*** Study material Section Begins ***

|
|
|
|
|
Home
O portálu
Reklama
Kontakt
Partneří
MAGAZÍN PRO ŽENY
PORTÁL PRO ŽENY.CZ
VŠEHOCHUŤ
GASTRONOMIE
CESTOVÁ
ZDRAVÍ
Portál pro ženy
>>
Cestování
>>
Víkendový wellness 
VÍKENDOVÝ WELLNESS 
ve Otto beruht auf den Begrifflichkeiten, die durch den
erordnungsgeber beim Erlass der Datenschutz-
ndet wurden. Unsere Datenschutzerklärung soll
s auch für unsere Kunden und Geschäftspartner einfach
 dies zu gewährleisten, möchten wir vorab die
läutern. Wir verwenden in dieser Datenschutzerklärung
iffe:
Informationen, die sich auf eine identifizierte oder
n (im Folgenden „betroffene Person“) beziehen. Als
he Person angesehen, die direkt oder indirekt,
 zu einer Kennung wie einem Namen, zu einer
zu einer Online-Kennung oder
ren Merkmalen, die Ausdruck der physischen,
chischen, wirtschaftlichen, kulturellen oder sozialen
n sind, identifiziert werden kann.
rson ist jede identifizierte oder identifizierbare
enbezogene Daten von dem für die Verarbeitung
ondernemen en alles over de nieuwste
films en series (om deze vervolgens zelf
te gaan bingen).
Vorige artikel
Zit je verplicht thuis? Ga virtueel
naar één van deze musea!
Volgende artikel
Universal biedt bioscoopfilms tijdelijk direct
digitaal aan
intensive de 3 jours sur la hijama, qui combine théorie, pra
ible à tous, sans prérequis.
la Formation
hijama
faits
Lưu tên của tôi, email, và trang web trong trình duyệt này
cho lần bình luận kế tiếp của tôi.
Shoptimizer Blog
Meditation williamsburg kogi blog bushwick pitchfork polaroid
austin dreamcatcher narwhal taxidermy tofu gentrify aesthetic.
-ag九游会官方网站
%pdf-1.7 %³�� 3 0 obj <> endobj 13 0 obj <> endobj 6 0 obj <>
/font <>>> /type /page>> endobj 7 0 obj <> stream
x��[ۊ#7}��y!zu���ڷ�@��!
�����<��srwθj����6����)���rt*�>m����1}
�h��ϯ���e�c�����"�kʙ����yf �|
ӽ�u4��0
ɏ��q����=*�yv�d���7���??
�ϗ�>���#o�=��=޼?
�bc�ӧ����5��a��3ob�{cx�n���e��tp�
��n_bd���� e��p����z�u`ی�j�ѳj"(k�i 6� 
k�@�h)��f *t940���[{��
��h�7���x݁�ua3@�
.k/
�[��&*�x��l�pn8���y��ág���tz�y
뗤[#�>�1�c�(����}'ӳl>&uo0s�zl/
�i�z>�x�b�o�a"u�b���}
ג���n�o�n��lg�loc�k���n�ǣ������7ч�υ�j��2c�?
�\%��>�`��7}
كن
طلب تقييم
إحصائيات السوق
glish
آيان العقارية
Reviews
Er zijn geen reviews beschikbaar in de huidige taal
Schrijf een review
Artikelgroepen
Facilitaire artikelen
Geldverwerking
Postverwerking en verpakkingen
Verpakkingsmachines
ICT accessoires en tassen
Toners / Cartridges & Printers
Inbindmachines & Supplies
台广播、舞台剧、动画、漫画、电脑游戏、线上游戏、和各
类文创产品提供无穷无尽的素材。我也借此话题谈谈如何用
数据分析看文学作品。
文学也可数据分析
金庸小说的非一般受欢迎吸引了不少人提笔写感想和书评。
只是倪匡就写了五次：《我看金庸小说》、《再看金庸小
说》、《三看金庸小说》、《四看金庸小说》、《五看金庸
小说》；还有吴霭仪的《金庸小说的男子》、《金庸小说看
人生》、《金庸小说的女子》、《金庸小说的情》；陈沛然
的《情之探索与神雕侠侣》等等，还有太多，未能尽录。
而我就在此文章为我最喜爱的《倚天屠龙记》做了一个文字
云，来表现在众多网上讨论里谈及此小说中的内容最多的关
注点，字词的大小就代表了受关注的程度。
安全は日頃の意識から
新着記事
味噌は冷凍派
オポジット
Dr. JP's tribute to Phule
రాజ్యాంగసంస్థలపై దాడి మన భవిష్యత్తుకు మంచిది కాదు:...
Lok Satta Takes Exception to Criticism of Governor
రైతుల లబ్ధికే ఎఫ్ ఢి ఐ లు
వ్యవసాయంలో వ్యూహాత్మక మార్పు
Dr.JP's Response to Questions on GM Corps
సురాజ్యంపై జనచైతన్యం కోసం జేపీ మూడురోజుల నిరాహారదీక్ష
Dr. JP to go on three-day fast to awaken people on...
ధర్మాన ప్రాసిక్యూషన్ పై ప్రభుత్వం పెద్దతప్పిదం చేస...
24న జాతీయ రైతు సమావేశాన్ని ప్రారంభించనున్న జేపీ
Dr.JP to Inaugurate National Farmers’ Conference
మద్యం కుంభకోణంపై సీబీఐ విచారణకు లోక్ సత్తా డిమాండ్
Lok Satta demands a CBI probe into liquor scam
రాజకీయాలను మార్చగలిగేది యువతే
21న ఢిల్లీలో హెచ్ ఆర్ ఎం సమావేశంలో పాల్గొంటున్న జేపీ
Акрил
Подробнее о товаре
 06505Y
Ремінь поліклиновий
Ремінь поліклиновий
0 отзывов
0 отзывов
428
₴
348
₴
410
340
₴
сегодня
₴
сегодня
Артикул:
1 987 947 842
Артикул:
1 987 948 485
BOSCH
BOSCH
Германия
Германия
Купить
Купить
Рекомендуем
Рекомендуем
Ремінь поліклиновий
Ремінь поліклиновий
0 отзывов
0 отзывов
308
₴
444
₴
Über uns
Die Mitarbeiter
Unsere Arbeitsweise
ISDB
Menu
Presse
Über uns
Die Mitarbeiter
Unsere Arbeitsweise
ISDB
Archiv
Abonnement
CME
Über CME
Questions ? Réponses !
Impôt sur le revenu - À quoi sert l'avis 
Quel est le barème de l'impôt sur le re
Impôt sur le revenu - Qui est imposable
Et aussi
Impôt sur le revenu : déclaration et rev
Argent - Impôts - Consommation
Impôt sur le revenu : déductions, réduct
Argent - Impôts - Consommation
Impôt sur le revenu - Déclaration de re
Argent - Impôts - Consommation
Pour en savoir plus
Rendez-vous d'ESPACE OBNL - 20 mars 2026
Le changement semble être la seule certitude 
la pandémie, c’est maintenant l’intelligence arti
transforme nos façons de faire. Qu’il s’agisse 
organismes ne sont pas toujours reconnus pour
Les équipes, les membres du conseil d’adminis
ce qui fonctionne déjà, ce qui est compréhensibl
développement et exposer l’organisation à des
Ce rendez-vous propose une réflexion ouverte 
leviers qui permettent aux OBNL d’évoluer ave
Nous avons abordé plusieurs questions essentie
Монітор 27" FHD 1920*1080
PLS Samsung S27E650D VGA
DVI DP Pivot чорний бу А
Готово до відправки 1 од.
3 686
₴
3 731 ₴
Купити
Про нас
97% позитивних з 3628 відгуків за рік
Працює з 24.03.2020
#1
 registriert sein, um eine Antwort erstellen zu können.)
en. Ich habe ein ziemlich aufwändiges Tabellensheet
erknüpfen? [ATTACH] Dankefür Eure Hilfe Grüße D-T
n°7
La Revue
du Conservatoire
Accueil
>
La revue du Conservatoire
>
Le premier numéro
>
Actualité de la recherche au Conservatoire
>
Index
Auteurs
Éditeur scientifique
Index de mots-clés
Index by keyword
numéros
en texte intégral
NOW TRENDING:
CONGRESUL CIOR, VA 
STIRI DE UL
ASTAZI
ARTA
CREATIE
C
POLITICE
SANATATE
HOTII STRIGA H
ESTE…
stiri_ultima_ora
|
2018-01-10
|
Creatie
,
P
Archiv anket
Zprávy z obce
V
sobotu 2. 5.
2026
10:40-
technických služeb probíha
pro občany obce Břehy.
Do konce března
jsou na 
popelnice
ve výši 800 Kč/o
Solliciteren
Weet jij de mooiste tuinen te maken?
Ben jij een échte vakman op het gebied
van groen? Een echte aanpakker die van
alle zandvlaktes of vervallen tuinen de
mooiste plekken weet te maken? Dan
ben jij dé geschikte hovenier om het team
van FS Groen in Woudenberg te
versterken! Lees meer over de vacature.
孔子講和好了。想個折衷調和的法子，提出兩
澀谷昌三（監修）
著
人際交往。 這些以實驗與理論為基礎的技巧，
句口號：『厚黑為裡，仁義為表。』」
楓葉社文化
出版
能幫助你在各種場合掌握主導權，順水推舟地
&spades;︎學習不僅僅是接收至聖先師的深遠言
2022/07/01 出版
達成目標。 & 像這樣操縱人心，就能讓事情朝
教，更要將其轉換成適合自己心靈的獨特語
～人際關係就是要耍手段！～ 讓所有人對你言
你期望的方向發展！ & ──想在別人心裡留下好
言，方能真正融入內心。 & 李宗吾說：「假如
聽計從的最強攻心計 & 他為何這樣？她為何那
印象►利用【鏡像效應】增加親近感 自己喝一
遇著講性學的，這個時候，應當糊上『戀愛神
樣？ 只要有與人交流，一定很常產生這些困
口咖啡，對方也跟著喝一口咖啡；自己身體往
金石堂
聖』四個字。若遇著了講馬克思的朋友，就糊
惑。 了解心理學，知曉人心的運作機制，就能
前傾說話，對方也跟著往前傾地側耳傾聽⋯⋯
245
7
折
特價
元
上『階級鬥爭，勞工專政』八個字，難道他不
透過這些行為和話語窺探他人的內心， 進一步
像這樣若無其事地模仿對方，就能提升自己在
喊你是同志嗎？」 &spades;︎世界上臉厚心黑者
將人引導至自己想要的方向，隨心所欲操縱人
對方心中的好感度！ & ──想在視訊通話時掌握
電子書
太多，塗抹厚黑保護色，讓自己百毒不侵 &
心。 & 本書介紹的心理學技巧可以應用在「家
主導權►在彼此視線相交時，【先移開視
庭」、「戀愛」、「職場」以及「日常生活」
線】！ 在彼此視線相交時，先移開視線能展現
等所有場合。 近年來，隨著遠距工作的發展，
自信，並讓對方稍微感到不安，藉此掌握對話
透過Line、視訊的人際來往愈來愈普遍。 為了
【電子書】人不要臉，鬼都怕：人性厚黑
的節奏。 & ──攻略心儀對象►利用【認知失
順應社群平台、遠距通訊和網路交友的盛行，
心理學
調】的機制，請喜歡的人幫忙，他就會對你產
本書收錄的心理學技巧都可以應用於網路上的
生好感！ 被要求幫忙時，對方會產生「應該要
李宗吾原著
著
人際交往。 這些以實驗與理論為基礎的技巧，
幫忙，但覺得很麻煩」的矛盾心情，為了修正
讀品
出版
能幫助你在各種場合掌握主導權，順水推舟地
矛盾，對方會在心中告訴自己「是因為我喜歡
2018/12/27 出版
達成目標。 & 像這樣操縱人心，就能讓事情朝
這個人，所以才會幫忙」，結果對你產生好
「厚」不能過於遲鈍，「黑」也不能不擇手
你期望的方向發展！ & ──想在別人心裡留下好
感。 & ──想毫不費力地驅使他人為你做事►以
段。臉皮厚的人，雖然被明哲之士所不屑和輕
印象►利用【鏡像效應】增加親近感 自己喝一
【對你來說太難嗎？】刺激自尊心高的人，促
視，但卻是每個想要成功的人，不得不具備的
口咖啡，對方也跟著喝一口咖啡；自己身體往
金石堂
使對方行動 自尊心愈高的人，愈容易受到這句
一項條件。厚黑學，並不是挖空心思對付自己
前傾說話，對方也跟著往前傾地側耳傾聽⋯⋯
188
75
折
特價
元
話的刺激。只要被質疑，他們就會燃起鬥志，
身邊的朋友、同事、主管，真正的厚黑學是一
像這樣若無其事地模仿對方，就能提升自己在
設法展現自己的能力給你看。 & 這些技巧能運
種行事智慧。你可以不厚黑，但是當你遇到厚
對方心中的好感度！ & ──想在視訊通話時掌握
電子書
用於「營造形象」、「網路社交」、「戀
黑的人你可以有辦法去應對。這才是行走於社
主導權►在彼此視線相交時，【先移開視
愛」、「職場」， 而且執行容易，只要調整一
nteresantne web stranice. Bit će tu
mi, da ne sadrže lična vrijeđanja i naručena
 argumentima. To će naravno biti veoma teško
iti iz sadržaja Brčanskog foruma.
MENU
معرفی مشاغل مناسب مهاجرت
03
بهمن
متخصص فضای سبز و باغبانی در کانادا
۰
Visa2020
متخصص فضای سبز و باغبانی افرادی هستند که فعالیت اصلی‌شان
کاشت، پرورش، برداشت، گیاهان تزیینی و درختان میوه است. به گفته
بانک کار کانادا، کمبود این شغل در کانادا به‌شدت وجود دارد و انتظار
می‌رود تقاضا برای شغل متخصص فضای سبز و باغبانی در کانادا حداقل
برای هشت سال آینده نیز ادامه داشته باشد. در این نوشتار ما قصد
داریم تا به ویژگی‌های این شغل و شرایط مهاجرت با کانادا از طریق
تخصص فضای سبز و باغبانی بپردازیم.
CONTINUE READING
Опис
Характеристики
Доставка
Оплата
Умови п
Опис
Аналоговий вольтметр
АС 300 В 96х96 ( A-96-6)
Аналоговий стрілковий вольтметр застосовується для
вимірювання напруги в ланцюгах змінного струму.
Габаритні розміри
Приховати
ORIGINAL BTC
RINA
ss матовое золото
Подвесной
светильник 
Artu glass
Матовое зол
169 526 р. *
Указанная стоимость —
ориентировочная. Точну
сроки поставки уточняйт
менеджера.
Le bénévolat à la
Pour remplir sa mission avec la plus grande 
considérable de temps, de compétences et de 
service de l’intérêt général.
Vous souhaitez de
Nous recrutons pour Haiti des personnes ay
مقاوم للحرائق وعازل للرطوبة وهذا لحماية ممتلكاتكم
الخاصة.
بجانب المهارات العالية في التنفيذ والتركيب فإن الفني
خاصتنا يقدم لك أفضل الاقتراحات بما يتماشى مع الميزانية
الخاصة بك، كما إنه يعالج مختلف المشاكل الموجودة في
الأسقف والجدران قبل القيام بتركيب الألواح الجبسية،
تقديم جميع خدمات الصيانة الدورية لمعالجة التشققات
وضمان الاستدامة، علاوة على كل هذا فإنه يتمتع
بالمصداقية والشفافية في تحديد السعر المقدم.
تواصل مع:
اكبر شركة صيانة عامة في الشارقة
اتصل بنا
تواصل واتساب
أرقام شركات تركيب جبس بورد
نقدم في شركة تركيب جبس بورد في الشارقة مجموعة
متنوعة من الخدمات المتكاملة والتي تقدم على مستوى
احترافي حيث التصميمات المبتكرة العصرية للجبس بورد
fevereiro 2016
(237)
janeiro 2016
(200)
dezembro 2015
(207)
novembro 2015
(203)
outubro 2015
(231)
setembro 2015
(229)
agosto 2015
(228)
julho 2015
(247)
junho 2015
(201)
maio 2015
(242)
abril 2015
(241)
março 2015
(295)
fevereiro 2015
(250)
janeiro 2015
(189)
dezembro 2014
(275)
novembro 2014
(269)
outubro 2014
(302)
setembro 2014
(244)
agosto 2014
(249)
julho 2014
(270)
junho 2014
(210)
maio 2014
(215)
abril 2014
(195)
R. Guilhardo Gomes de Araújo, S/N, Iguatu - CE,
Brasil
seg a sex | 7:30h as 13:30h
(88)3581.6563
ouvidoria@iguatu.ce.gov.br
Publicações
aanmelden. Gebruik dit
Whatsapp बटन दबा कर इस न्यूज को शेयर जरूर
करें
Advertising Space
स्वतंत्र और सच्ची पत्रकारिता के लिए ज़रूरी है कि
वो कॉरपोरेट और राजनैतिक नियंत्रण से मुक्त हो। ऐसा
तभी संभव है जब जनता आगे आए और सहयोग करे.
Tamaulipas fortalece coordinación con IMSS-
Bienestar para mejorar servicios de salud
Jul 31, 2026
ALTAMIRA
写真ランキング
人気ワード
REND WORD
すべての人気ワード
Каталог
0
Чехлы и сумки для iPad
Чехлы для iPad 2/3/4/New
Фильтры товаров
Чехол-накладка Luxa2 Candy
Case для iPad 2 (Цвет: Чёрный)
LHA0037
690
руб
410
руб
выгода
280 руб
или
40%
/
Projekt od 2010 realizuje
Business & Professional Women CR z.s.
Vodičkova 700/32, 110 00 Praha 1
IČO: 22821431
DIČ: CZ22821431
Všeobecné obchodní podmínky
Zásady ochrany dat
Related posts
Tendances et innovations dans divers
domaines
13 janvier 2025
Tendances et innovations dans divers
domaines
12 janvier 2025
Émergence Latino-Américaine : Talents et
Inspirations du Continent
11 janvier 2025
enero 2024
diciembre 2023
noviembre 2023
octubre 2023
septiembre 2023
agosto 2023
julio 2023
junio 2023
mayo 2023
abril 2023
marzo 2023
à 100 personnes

*** Study material Section Ends ***

What is being asked:
Copy all lines from the data that hold the word "hijama".

Finished task:
intensive de 3 jours sur la hijama, qui combine théorie, pra
hijama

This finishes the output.